The road to the leadership of the ruling Social Democrats seems to be clear for the party's deputy chairman, Vladimir Spidla. "Gross Makes Way For Spidla," reads a front-page headline in today's PRAVO. MLADA FRONTA DNES leads with the same topic, describing Spidla as a politician who has earned respect even among his opponents. ZEMSKE NOVINY calls him the crown prince of Social Democracy, and LIDOVE NOVINY says that the Social Democrats have now closed ranks behind Mr Spidla.
The rapidly unravelling crisis over the nomination of the new chief of the Czech National Bank also took the fancy of this morning's papers. "Havel Tells Government He Won't Give An Inch," writes LIDOVE NOVINY. In a more sober and matter-of-fact manner, PRAVO notes that President Havel certainly won't go to court over his constitutional right to appoint the leadership of the central bank. Other papers relegate the story to the inside pages, perhaps aware that the saga is set to continue.
Away from politics but still dealing with a global problem of potentially disastrous implications even for the political scene, HOSPODARSKE NOVINY reports that Mad Cow Disease is not the only health risk from the animal kingdom. Some epidemics, the paper writes, can spread from one continent to another in a matter of hours. Apart from BSE in cattle, the paper gives a list of other mortal threats.
AIDS is known to have developed in monkeys. The Hendra virus comes from horses, whilst pigs are responsible for the lethal Nipah, so-called after the Malaysian town of the same name. Nipah affects exclusively male inhabitants of Chinese origin, the only people allowed to breed pigs in the predominantly Muslim country, writes HOSPODARSKE NOVINY.
According to LIDOVE NOVINY, a system of isolated castes is forming in the Czech Republic. After 10 years of capitalism, class divisions have reappeared in the country, and the classic communist division of the people into 'workers, peasants and the working intelligentsia' is definitely a thing of the past.
The paper says most Czechs consider themselves as the occupants of the lower rungs of the social ladder. At the top of this ladder, there is an elite which, although not numerous, makes all the decisions, earns a lot of money, and is both worshipped and cursed by the rest of the society. But most of all, this elite is constantly under surveillance from the masses.

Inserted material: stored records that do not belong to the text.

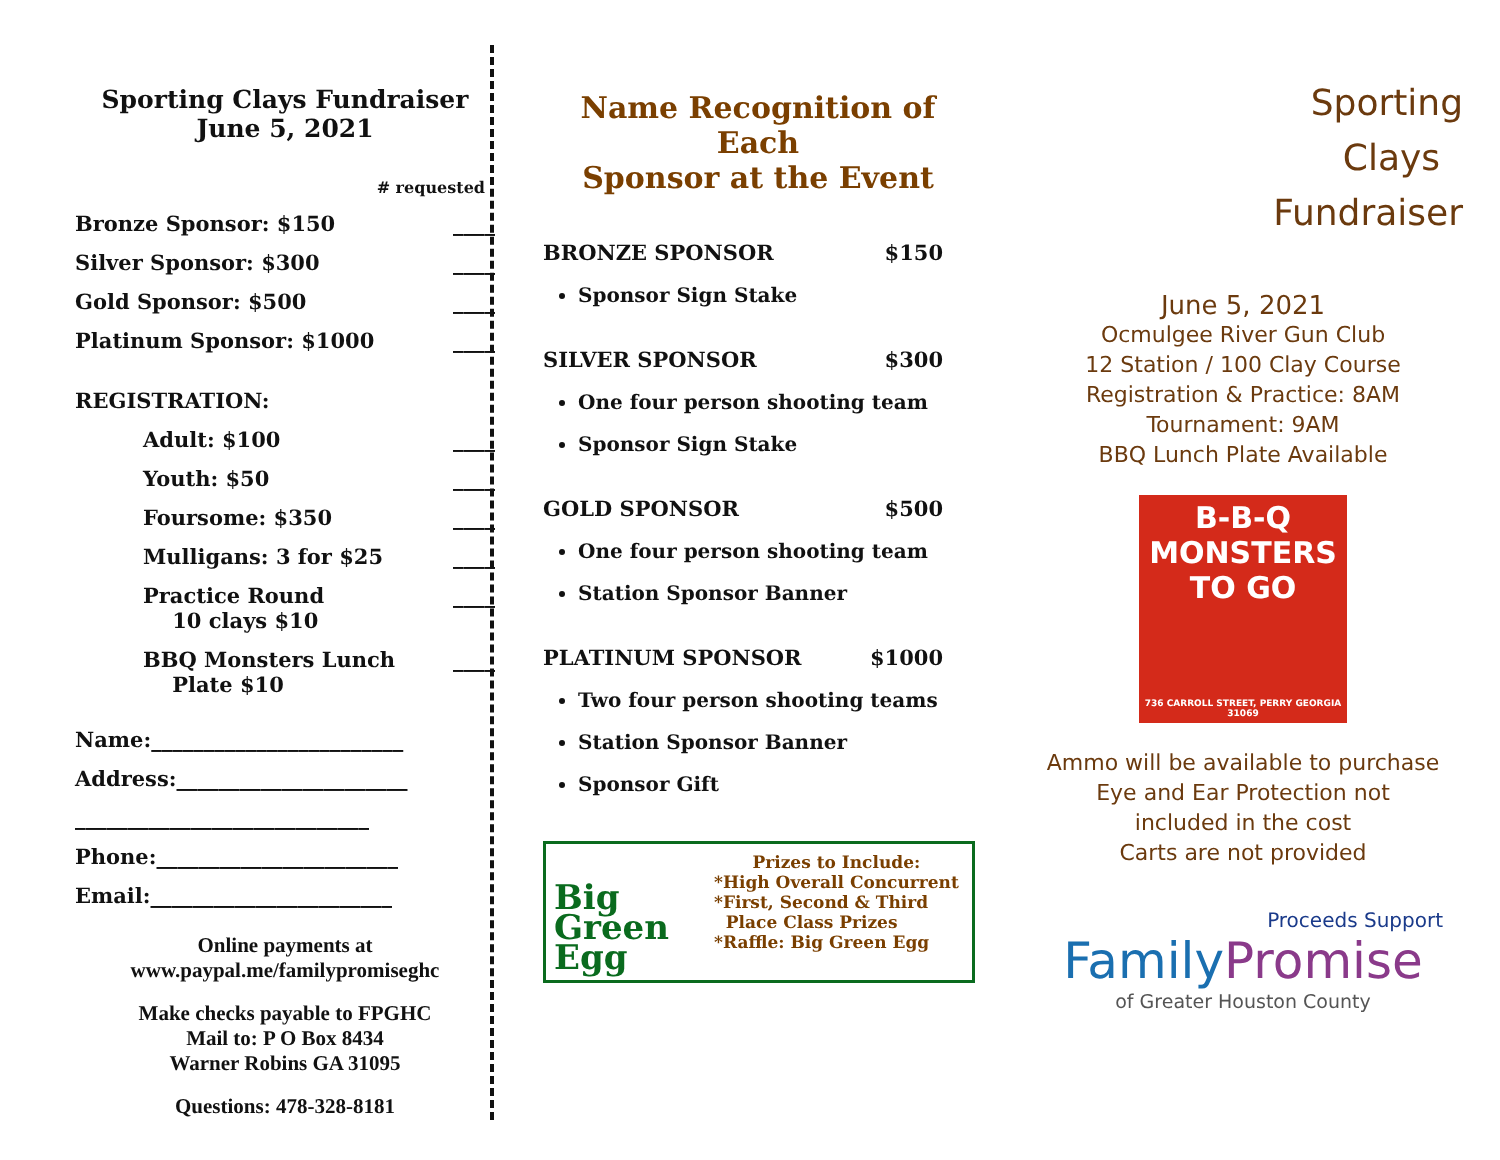Sporting Clays Fundraiser
June 5, 2021
# requested
Bronze Sponsor: $150 ____
Silver Sponsor: $300 ____
Gold Sponsor: $500 ____
Platinum Sponsor: $1000 ____
REGISTRATION:
Adult: $100 ____
Youth: $50 ____
Foursome: $350 ____
Mulligans: 3 for $25 ____
Practice Round
10 clays $10 ____
BBQ Monsters Lunch
Plate $10 ____
Name:________________________
Address:______________________
____________________________
Phone:_______________________
Email:_______________________
Online payments at
www.paypal.me/familypromiseghc
Make checks payable to FPGHC
Mail to: P O Box 8434
Warner Robins GA 31095
Questions: 478-328-8181
Name Recognition of Each
Sponsor at the Event
BRONZE SPONSOR $150
Sponsor Sign Stake
SILVER SPONSOR $300
One four person shooting team
Sponsor Sign Stake
GOLD SPONSOR $500
One four person shooting team
Station Sponsor Banner
PLATINUM SPONSOR $1000
Two four person shooting teams
Station Sponsor Banner
Sponsor Gift
Big
Green
Egg
Prizes to Include:
*High Overall Concurrent
*First, Second & Third
Place Class Prizes
*Raffle: Big Green Egg
Sporting
Clays
Fundraiser
June 5, 2021
Ocmulgee River Gun Club
12 Station / 100 Clay Course
Registration & Practice: 8AM
Tournament: 9AM
BBQ Lunch Plate Available
B-B-Q MONSTERS TO GO
736 CARROLL STREET, PERRY GEORGIA 31069
Ammo will be available to purchase
Eye and Ear Protection not
included in the cost
Carts are not provided
Proceeds Support
Family Promise
of Greater Houston County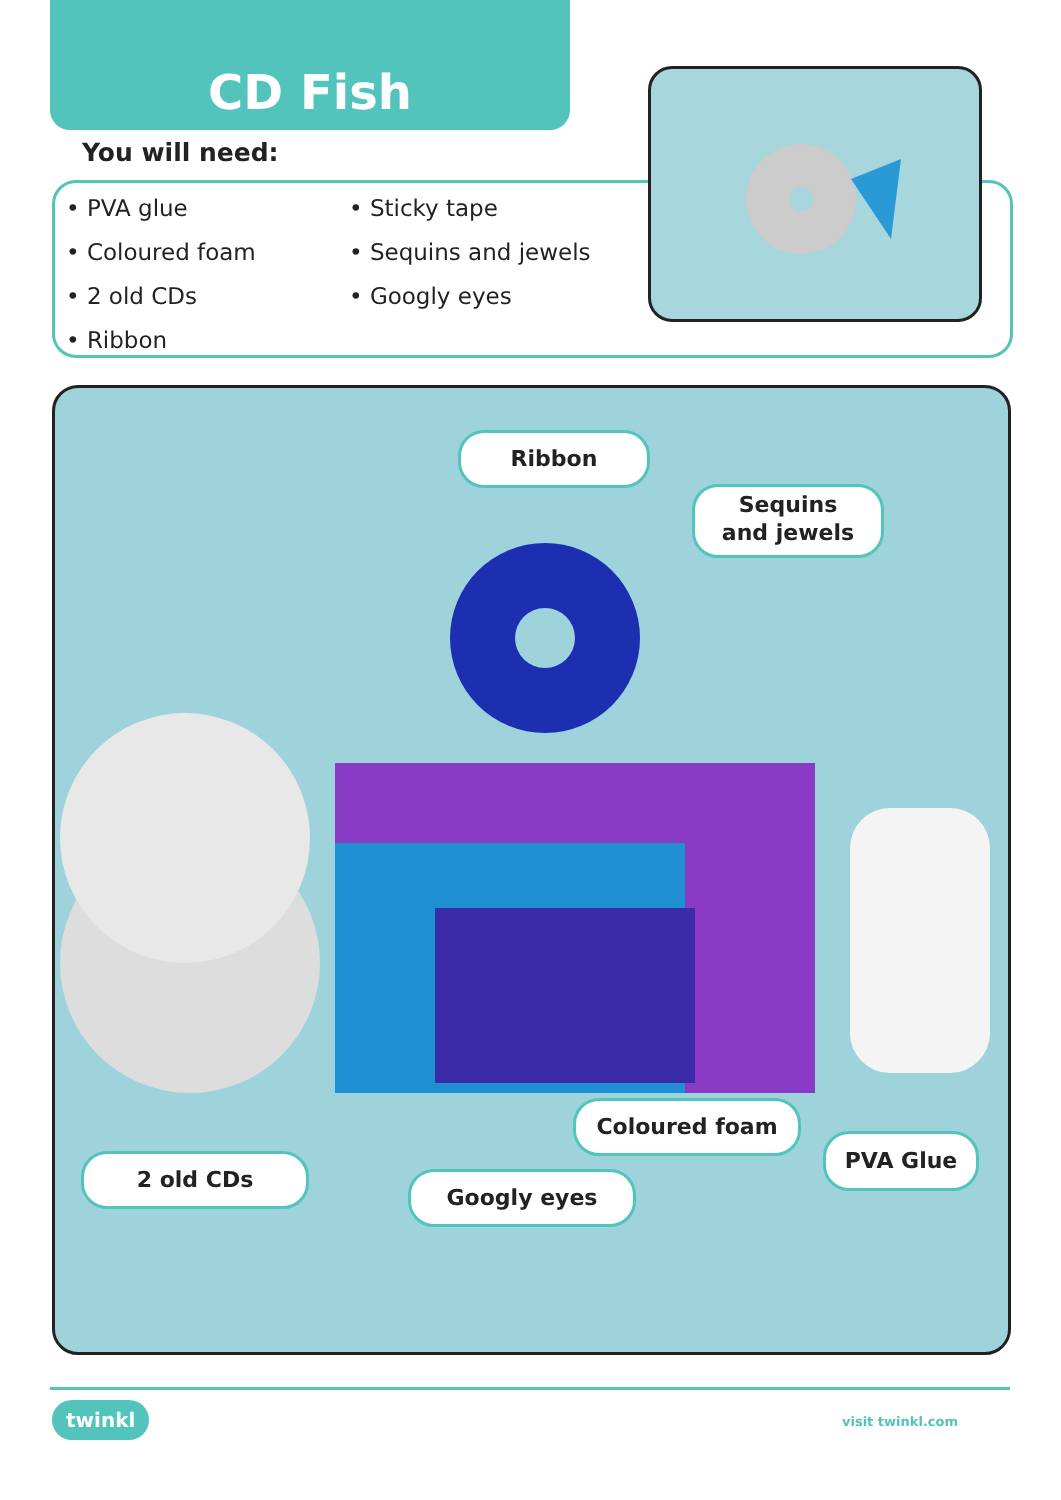CD Fish
You will need:
• PVA glue
• Sticky tape
• Coloured foam
• Sequins and jewels
• 2 old CDs
• Googly eyes
• Ribbon
Ribbon
Sequins
and jewels
Coloured foam
PVA Glue
2 old CDs
Googly eyes
twinkl visit twinkl.com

Who belongs to the chosen caste, which enjoys an elevated status in the country? Sociologists say they are mostly top managers, commercially successful artists, lawyers, professional athletes, rich and idle characters of every hue and description, and of course, politicians.
It isn't difficult to find out just how ordinary Czechs live--workers, shop assistants, or chimneysweeps. Invariably, most Czechs will tell you life's pretty hard, even though most of them may be wrong. And if you ask them how they think the upper class lives, invariably, they'll tell you: oh, those, well, they're so rich! Us and them--this old class divide has come back with a vengeance, concludes LIDOVE NOVINY.
Sunday was the first day of Advent and shopkeepers had a field day. Only, as CESKE SLOVO complains, some of them are cheating on value for money, especially in dealing with child customers buying small presents for their parents. For shopkeepers, naive children are the ideal buyers of rejects and unmarketable goods and many shops actually use this opportunity to clear their stock.
So, a typical shop assistant will coach the confused little buyer towards buying a carton of cigarettes, a bottle of alcohol and stale coffee for Dad, and soap, facial cream and cheap perfumes for Mom. Everything's on the cheap side, the goods are neatly packaged but the merchandise is usually well past its recommended shelf life, the paper says.
And still on a Christmassy note, MLADA FRONTA DNES says Christmas cards may soon become history, taking with it the pre-Christmas rush at the post office. The magic formula, Merry Christmas and a Happy New Year, is shifting from snail mail to mobile phones, e-mail and the Internet, as ever more Czechs use cellphones, and the Net is fast becoming an affordable luxury.
Talking about SMS messages on mobile phones, something is definitely missing there. The Czech equivalent of 'Season's Greetings' is full of diacritics--those various hooks, strokes and circles above letters that make Czech so fiendishly difficult. There are no keys for such intricacies on mobile phones. Therefore, a polite Christmas greeting is reduced to something definitely less pleasing for the recipient. There goes another Christmas joy, complains MLADA FRONTA DNES.